QUERY_OUTLIERS applies heuristic filtering to reduce noise and focuses on queries behaving significantly worse than the rest of their own run.

SELECT *
FROM QUERY_OUTLIERS
ORDER BY DURATION_NANOS DESC;

The objective is not simply ranking queries by duration, but identifying execution behavior that deviates from expected patterns.

Step 5: Compare runs

Once multiple executions have been collected, comparisons can be performed across runs.

Example dimensions frequently compared include:

  • total execution duration
  • source activity
  • buffering overhead
  • query distributions
  • detected outliers
  • system metrics
  • resource utilization

The objective is usually not identifying which execution is faster, but understanding the reason behind behavioral differences.

Custom metrics

Performance Tracer intentionally exposes low-level execution information instead of enforcing predefined KPIs.
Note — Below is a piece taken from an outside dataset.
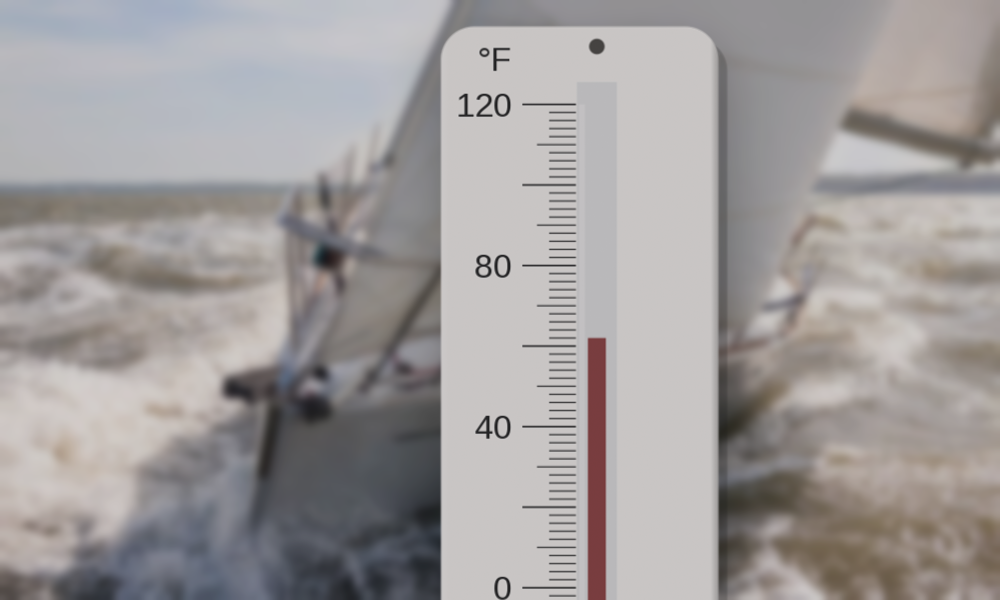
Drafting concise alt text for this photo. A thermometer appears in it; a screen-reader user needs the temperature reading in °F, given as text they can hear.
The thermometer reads 62 °F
Different workloads frequently require different interpretations and optimization criteria.

Users are encouraged to create workload-specific metrics and custom analytical views.

Examples:

  • rows processed per source
  • cache efficiency indicators
  • source-to-buffer ratios
  • query distribution statistics
  • workload-specific scoring functions

The built-in views provided by Performance Tracer should be considered a starting point rather than a complete analytical model.


Advanced analysis patterns

Performance Tracer intentionally exposes low-level execution information and does not enforce a specific interpretation model.

Different workloads frequently require different analysis criteria and different optimization strategies.

The following examples illustrate how raw execution metrics can be translated into tuning decisions.

Source filtering efficiency

When implementing custom data sources, especially JavaScript-based data sources, one useful signal is the difference between:

  • ROWS_READ
  • ROWS_RETURNED

Both metrics are available through source execution events.

SELECT
    DATASOURCE_NAME,
    AVG(ROWS_READ) AS AVG_ROWS_READ,
    AVG(ROWS_RETURNED) AS AVG_ROWS_RETURNED
FROM SOURCE_EXECUTION_END
GROUP BY DATASOURCE_NAME

Example:

DATASOURCEAVG_ROWS_READAVG_ROWS_RETURNED
OrdersAPI100000250
UsersAPI500480

In this example OrdersAPI retrieves significantly more information from the remote system than is ultimately returned to the query execution.

This does not necessarily indicate an incorrect implementation.

Kubling is intentionally designed to support scenarios where filtering or projection cannot be pushed to external systems.

However, a large and persistent difference may indicate that:

  • remote filtering could be improved
  • projection pushdown opportunities exist
  • unnecessary payloads are being transferred

Possible optimization decisions could include:

  • improving remote query generation
  • reducing transferred payload size
  • enabling disk buffering
  • enabling RocksDB-backed buffering

The decision is not necessarily intended to improve execution speed directly.

In workloads involving large volumes of intermediate data, buffering strategies may instead improve memory behavior and increase execution stability.